The word "content" occurs in some of the lines below; copy each of those lines.

=== Data for review ===

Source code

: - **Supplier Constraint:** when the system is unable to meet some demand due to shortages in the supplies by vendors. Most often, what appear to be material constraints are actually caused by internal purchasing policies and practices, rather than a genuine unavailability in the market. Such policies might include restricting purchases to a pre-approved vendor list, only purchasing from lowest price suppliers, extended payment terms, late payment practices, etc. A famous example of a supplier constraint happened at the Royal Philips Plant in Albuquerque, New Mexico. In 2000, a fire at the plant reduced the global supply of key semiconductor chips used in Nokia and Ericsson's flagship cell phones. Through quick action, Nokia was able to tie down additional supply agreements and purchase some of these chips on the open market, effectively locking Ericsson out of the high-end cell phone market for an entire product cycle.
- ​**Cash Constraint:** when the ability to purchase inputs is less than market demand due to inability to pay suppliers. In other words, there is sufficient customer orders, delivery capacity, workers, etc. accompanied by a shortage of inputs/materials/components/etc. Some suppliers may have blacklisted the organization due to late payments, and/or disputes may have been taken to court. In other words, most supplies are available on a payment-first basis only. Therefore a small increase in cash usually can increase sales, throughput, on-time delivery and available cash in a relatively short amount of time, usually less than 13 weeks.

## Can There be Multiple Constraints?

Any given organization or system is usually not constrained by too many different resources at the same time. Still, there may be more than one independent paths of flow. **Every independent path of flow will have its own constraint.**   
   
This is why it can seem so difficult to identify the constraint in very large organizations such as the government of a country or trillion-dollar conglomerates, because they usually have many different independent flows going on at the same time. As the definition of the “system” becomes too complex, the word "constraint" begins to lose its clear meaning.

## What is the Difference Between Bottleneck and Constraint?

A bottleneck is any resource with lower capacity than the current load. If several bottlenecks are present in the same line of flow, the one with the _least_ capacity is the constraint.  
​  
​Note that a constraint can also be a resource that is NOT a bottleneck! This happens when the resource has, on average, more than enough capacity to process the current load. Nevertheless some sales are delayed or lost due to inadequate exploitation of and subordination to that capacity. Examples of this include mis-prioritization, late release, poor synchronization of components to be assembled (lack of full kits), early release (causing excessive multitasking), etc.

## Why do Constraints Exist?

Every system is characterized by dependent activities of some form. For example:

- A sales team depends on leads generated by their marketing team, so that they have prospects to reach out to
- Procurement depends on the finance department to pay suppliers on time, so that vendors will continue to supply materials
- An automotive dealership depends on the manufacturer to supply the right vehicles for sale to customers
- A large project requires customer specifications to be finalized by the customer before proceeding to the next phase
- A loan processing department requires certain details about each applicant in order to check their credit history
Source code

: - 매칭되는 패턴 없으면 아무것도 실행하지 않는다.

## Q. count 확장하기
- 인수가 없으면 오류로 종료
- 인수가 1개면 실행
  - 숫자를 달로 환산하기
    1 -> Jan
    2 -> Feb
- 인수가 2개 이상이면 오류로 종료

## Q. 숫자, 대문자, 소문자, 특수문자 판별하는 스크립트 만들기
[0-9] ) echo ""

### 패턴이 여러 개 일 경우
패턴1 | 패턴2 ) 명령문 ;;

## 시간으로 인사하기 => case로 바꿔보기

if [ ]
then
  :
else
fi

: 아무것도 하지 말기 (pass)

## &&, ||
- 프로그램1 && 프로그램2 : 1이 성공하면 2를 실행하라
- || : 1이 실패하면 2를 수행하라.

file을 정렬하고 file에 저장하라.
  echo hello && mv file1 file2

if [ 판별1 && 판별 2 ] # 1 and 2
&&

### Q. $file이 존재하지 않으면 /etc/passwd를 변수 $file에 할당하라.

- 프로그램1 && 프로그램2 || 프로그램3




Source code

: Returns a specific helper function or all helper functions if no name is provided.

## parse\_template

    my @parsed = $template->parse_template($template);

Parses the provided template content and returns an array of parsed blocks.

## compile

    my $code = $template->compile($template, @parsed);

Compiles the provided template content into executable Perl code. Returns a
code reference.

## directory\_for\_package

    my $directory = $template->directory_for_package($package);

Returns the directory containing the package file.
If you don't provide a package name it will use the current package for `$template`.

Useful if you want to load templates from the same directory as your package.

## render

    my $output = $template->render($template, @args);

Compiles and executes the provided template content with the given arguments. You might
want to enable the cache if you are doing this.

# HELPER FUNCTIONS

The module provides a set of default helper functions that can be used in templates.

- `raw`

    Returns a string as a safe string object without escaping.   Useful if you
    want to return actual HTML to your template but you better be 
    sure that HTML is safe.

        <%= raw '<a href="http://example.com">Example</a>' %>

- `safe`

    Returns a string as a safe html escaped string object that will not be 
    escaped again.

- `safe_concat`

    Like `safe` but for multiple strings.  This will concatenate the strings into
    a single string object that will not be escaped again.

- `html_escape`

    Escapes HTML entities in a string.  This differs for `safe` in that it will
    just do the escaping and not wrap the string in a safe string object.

===

## Answer space
Parses the provided template content and returns an array of parsed blocks.
Compiles the provided template content into executable Perl code. Returns a
Compiles and executes the provided template content with the given arguments. You might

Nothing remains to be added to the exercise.